The primary goal of this research project is to measure and evaluate the impact of corporations on FLOSS teams over time. To answer our research question, we first wrote software to collect, clean and store over 20 million emails used by Apache Software Foundation (ASF) project teams to organize their work. Next, we used data mining techniques to discover patterns in these emails that could be a result of increasing corporate involvement.
The ultimate goal of this multi-year research project is to publish research showing a better understanding of the impact of corporate involvement on FLOSS projects, with a secondary goal of creating high-quality datasets that other researchers can use for further analysis. For this SURF presentation, we will describe how FLOSS works and why we selected the ASF as a source for our data. We will show how we collected, cleaned and stored 20 million emails, and we will show some preliminary results of the data mining activities we have completed so far. Finally, we will outline the next phase of our work, which will involve more advanced data mining techniques such as sentiment analysis and natural language processing.
In other words:
FLOSS is a type of software that uses a license that explicitly gives the user the freedom to use, share, study and modify the software, including its source code. In the 1990s and 2000s when the concept of free software was new, FLOSS teams were usually led by a single “true believer” in intellectual property rights.
These early leaders set about creating a project management structure that mirrored their beliefs about freedom and transparency. An initial focus on developer and user freedom helped FLOSS teams produce high-quality products and foster fun and diverse working environments. By 2016, FLOSS had become a $60 billion industry, and it is accepted as fact that the FLOSS method of developing software has “won” over traditional, proprietary methods.
With this victory have come some changes. Any multi-billion-dollar industry will attract profit seekers, and FLOSS is no different. In this research, our primary goal is to learn more about the growing involvement of corporations in the development of FLOSS. We want to understand their influence on this important software segment.
Explanation of study:
While we are only one year into the two-year thesis project, up until this point the focus has been on data collection and data cleaning. More than 19 million emails that the Apache Software Foundation has made public have been collected and broken down into the necessary components for further analysis. Currently, we are working with over 350GB of information collected using software we wrote.
We have made some findings with regard to the general impact and story behind corporate participation in projects within the Apache Software Foundation. In the months to come, we plan to look at the data with a variety of text analysis techniques to better understand the cultural shift that occurs when large, private corporations engulf a project.
What made this research interesting to you? How did you get started?
At first, the idea that private companies were profiting from “free” software was a bit confusing to me.
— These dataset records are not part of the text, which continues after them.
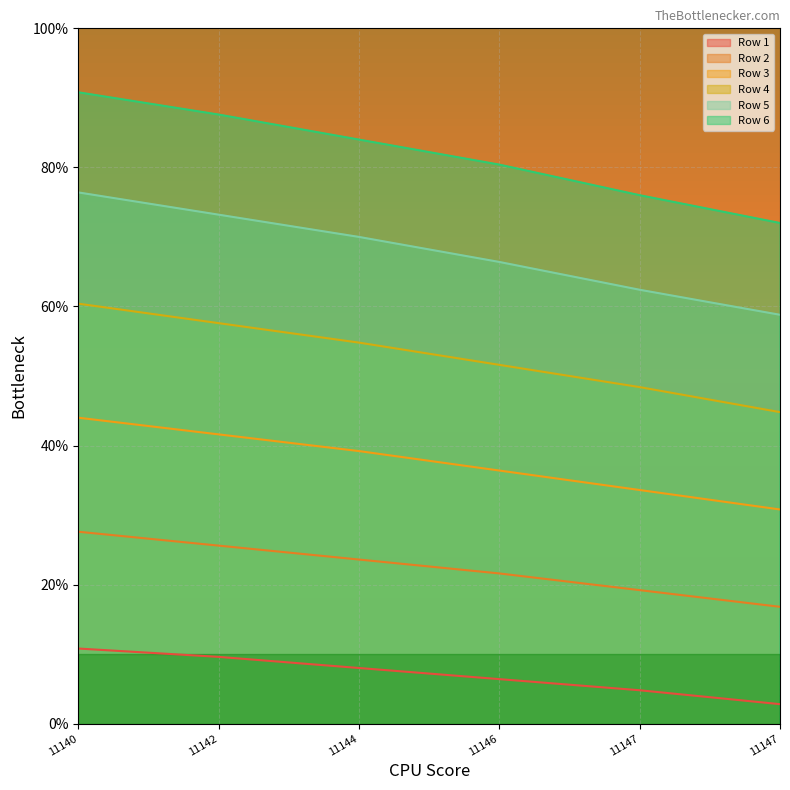

What are all the series names shown in the legend?

Row 1, Row 2, Row 3, Row 4, Row 5, Row 6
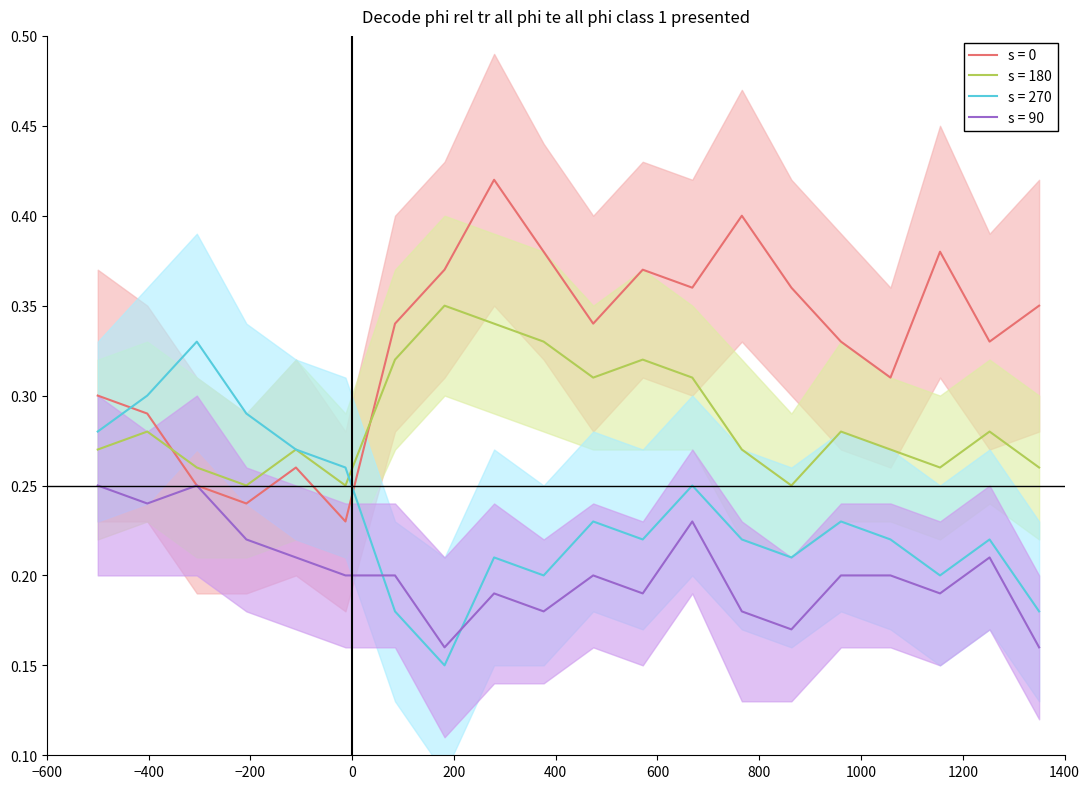

How many interior local valleys does the s = 0 series have?

6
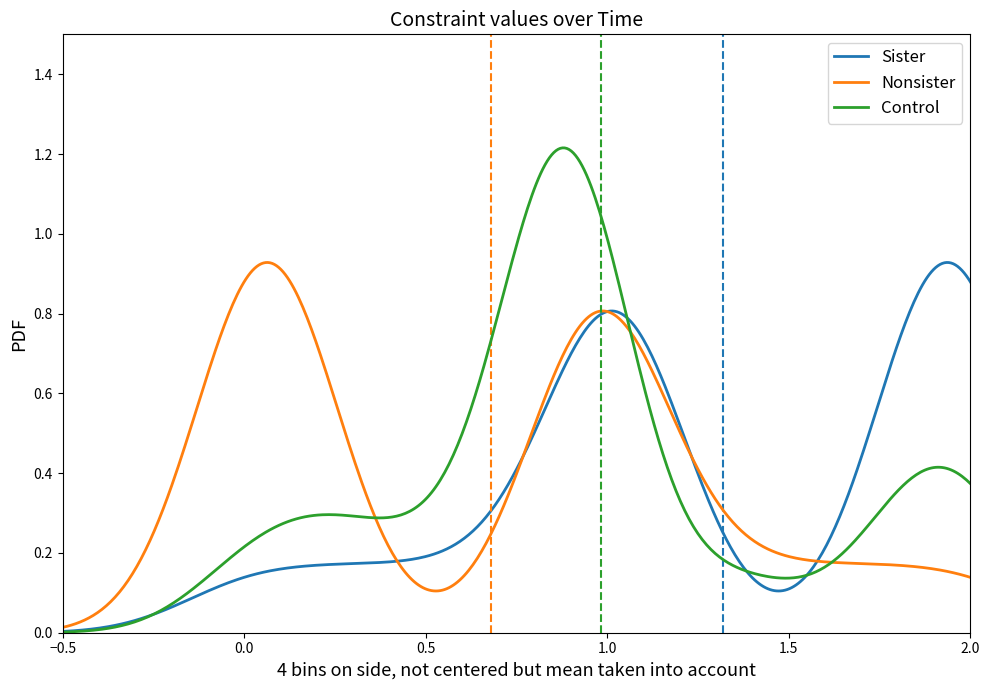

Which series has the widest spread of values?

Control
I began to wonder why a company would have any interest in working on a project or piece of software that it did not own.
Additionally, the transition that has occurred in open source software over the past 10 to 20 years is interesting and still not completely understood. At one point, programmers developed FLOSS projects on the side, and they were developed for the greater good with the purpose of sharing code with the community. Now, most of the larger projects are dominated by a selection of blue chip technology companies, and some private companies have even formed to develop open source software entirely.